**TASK INSTRUCTIONS:** Extract every line in the entries below that contains the word "Africa", counting only matches with the same capitalization.

^^^^^^^^^^^^^^^^

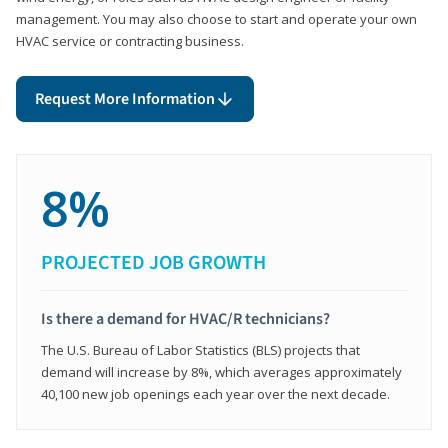
management. You may also choose to start and operate your own
HVAC service or contracting business.
Request More Information
8%
PROJECTED JOB GROWTH
Is there a demand for HVAC/R technicians?
The U.S. Bureau of Labor Statistics (BLS) projects that
demand will increase by 8%, which averages approximately
40,100 new job openings each year over the next decade.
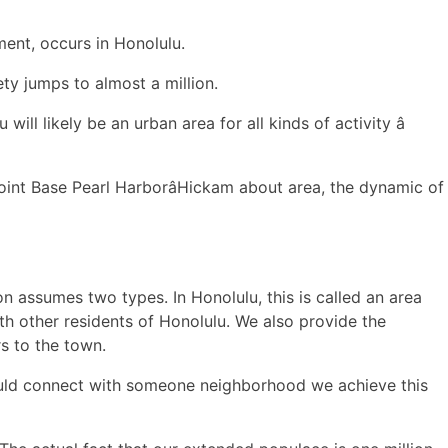
ment, occurs in Honolulu.
ty jumps to almost a million.
ill likely be an urban area for all kinds of activity â
int Base Pearl HarborâHickam about area, the dynamic of
n assumes two types. In Honolulu, this is called an area
h other residents of Honolulu. We also provide the
rs to the town.
ould connect with someone neighborhood we achieve this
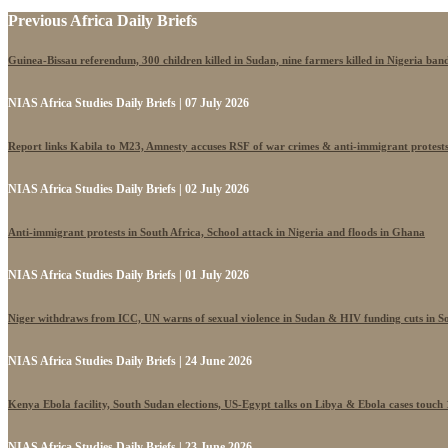
Previous Africa Daily Briefs
Guinea-Bissau referendum, 300 children killed in Sudan, nine farmers killed in Nigeria band
NIAS Africa Studies Daily Briefs | 07 July 2026
Report links Kabila to M23, Amnesty accuses RSF of war crimes & anti-immigrant protest
NIAS Africa Studies Daily Briefs | 02 July 2026
Anti-immigrant protests in South Africa, School attack in Nigeria and floods in Ghana
NIAS Africa Studies Daily Briefs | 01 July 2026
Niger withdraws from ICC, UN warns of sexual violence in Sudan & HIV funding cuts in S
NIAS Africa Studies Daily Briefs | 24 June 2026
Kenya Ebola facility, South Sudan elections, US-Egypt talks on Libya & Ebola cases touch
NIAS Africa Studies Daily Briefs | 23 June 2026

^^^^^^^^^^^^^^^^

**WRITTEN RESPONSE:**
Previous Africa Daily Briefs
NIAS Africa Studies Daily Briefs | 07 July 2026
NIAS Africa Studies Daily Briefs | 02 July 2026
Anti-immigrant protests in South Africa, School attack in Nigeria and floods in Ghana
NIAS Africa Studies Daily Briefs | 01 July 2026
NIAS Africa Studies Daily Briefs | 24 June 2026
NIAS Africa Studies Daily Briefs | 23 June 2026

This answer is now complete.